Questionado sobre a identidade dos índios, Diego Akanguasu disse que as pessoas podem esquecer ou podem ser educadas que ser indígena é somente aquilo que foi estereotipado pela sociedade, mas conhecendo uma das onze comunidades indígenas do Rio Grande do Norte, conhecendo a diversidade indígena do Nordeste, se você for para o Norte, se você for in loco, se você for ver esses povos, irá ver que eles são totalmente distantes daquele antigo livro didático que mostrava o indígena como um boneco produzido industrialmente, sempre com as mesmas características, sempre reproduzindo os mesmos costumes, os mesmos hábitos. Claro que alguns hábitos podem ser resgatados, podem ser valorizados, podem ser reestruturados, ressignificados, e isso tudo tem a ver com movimentos de grupos étnicos, sejam quilombolas, indígenas, ciganos, sejam quais forem estes grupos. A miscigenação é algo humano. Não é algo dos povos indígenas e nem muito menos somente desse período de contato do velho mundo com o novo mundo, como foi assim chamado. Das Américas com a Eufrásia (Europa, África e Ásia).

“Uma coisa que é muito falada, que é muito mal explicada e que é difundida nos livros didáticos, e que até 2005 foi muito falada no RN e no Piauí, que como eu falei são os últimos estados a reconhecerem a diversidade indígena da sua população, essa ideia tinha a ver com a proposta colonial assimilacionista de usar a mão de obra indígena, como até hoje foi feito, desde a retirada do pau-brasil, desde as construções das cidades, das construções das vilas, da própria Fortaleza dos Reis Magos. Nem tudo que existe aqui no Brasil foi a mão de obra indígena, muita gente falou, muitos estudos disseram que o indígena não foi escravizado, até hoje há muitos indígenas escravizados, e a ideia de dizimação é atrelada a ideia de aculturação do assimilacionismo. Se você passa a integrar uma cultura, independente de você ter um conjunto de leis que lhe obrigue a fazer isso, era considerado que você estava aculturado, logo o indígena, a cultura indígena estaria exterminada”, conta.
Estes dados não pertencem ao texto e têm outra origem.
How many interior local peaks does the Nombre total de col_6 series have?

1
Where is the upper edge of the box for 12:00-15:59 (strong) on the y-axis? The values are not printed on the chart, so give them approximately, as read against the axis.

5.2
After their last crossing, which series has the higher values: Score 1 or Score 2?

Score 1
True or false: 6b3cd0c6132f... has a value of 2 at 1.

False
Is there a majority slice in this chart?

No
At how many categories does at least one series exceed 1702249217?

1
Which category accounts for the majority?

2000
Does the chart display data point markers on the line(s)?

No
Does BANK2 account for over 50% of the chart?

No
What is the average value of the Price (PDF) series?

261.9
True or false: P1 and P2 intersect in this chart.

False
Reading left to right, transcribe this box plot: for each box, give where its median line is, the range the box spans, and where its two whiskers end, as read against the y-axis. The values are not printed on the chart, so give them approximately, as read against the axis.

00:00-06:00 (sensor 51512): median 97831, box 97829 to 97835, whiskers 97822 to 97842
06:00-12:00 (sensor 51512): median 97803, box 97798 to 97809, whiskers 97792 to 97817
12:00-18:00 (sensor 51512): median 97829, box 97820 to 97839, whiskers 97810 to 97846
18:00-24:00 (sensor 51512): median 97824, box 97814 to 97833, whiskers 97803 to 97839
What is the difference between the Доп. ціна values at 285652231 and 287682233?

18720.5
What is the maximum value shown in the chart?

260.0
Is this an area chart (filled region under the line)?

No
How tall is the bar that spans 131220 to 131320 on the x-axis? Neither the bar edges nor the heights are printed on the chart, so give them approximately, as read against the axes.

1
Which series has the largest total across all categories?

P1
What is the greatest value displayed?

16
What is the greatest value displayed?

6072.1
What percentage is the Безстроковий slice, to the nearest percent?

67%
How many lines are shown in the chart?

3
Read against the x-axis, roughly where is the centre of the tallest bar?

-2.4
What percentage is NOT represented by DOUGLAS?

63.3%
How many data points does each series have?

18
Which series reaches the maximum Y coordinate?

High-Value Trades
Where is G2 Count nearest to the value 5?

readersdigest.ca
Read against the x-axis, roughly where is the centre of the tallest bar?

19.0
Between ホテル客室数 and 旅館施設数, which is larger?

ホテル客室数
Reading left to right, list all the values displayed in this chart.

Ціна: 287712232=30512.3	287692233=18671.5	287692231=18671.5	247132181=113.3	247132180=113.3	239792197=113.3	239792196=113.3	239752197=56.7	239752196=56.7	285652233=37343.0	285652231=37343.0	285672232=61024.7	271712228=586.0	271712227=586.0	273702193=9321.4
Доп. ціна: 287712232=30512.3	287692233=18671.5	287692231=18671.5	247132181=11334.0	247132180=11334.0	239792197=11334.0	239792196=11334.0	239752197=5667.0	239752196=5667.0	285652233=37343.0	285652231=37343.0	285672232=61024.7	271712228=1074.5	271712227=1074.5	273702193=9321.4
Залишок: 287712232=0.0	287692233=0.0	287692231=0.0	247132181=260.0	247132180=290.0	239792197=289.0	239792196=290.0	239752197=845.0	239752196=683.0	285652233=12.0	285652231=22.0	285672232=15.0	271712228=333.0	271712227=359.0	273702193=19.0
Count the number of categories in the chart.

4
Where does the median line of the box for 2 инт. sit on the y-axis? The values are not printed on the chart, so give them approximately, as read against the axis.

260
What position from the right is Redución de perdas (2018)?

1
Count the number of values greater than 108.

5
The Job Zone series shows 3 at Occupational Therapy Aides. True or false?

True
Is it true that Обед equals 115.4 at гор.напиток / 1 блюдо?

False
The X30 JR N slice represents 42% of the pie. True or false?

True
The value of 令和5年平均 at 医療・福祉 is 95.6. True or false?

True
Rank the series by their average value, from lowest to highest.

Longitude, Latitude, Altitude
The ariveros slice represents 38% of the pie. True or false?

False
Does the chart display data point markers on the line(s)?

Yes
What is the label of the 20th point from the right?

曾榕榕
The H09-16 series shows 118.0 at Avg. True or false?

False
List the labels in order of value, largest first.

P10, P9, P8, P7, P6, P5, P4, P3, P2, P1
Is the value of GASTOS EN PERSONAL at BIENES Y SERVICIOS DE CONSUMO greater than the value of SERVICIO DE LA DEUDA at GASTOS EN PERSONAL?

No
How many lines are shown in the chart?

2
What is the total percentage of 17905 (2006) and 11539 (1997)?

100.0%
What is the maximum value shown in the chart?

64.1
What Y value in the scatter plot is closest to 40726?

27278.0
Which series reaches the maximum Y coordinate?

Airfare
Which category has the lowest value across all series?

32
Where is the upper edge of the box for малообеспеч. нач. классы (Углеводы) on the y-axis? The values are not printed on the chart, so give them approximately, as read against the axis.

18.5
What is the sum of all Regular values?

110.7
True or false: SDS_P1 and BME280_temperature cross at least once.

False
Diego lamenta que se fala em extermínio, mas não se sabe se esse genocídio é somente na parte cultural ou se tem a ver também com a parte física dos indígenas, porque o que os dados mostram é que a população indígena não decresce, muito pelo contrário, ela só aumenta com o passar dos tempos. A valorização das diferenças, o reconhecimento, o estudo depois da última Constituição de 1988, que passou a tirar essa ideia da aculturação e do assimilacionismo e passou a respeitar não só idiomas indígenas, mas sim toda a sociodiversidade, aí sim vai entender que não é passando a ser cristão, ou passando a falar um idioma europeu, seja ele espanhol, seja ele português, ou então passar a usar roupas ou a adotar qualquer outro hábito que não era de tal grupo, não lhe faz deixar de pertencer a esse grupo. Simplesmente mostra como a cultura é dinâmica e como as coisas se transformam. Quando falam de genocídio e extermínio das culturas indígenas estão pensando nessa transformação cultural, nessa transculturação, que vai dar o nome de aculturação, que tem todo esse desencadeamento político de retirada de direitos dos indígenas, e de golpes e mais golpes, de Cabral da colônia até os candidatos fascistas e antidemocráticos dessa eleição de 2018, para não citar, dar nome aos bois, os latifundiários.

Em 12 de outubro de 2018 ocorreu um mutirão de limpeza do manguezal, o que é um ato simbólico porque o lixo é produzido em larga escala e não vai ser limpando num dia que o problema do lixo irá acabar, mas eles precisam reservar dias, momentos e debatendo essas questões que são importantes para suas vidas em sociedade. Segundo Akanguasu, isso é um fator que eles estão atentos, que tem a ver com demarcação de terras indígenas, com o breque total de alimentação à base de veneno como tem um projeto de lei que quer aumentar de 5lt para 7,5lt de veneno por ano para cada pessoa. São questões que eles pensam e que vão fazendo isso nesses mutirões diários, mensais ou semanais. “Então, a Gamboa do Jaguaribe é um sítio histórico e ecológico destinado ao estudo de culturas indígenas e questões socioambientais”, conclui.